Quantifying the interpretation overhead of Python

Abstract

• Quantitative overhead analysis for the Python interpreter based on sampling. • Overhead decomposition from both opcode and project composition perspectives. • Investigation on the specific performance-affecting issues of the interpreter. • Suggestions for future efficiency optimization work. While Python has become increasingly popular for its convenience, it is also criticized for its suboptimal performance. To figure out what burdens the interpreter of Python and provide insights into possible optimizations, we conduct this empirical study on CPython's performance via sampling-based profiling. This sampling-based approach incurs a low runtime overhead and does not require any modification of the interpreter and the application code, thus providing convincing experimental results. Specifically, we use 48 benchmarks from the pyperformance project to analyze the runtime overhead of the interpreter.
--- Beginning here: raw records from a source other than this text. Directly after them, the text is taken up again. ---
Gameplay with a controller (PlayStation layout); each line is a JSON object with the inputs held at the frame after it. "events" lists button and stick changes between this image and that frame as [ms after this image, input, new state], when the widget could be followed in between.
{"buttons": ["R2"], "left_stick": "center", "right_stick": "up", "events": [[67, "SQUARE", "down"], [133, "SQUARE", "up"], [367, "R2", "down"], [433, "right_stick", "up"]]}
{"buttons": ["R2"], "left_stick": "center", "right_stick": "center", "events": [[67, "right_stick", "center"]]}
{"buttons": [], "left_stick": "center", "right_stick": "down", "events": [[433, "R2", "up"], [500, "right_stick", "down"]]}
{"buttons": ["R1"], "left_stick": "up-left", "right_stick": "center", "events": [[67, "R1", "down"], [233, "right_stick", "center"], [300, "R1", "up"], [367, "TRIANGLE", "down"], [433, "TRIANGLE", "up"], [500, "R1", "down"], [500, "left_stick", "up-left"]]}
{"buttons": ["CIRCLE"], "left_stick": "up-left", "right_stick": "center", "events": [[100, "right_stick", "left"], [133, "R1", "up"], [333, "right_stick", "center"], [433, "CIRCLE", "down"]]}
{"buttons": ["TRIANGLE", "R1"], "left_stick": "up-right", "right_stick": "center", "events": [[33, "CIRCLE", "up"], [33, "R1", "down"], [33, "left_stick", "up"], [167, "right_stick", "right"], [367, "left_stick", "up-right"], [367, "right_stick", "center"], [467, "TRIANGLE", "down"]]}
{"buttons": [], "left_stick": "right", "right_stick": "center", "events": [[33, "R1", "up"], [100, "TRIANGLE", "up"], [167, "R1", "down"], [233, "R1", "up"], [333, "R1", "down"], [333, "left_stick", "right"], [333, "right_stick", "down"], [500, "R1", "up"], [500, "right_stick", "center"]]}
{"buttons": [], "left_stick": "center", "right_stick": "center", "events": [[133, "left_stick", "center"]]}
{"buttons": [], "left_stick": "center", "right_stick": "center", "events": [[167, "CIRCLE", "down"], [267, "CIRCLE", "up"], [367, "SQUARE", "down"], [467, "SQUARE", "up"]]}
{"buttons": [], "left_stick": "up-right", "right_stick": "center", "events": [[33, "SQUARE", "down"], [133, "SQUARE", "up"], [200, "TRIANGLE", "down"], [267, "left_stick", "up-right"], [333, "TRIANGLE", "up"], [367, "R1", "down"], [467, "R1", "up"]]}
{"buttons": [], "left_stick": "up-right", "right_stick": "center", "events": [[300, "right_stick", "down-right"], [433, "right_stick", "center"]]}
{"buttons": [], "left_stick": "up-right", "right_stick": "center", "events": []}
We compare the usage of different opcodes and decompose the overhead at various granularities (e.g., files, functions, and statements). It turns out that most parts contribute a small portion of the overhead, and the promising improvements lie in the minority, such as name access opcodes and reference counting functions. Furthermore, we pay attention to four specific performance-affecting issues: name access, dynamic typing, garbage collection, and opcode dispatch. The issue study reveals several promising optimization techniques, such as register-based virtual machine architecture and tracing-based garbage collection, as well as a few fruitless optimization points, such as operator overloading and dispatch.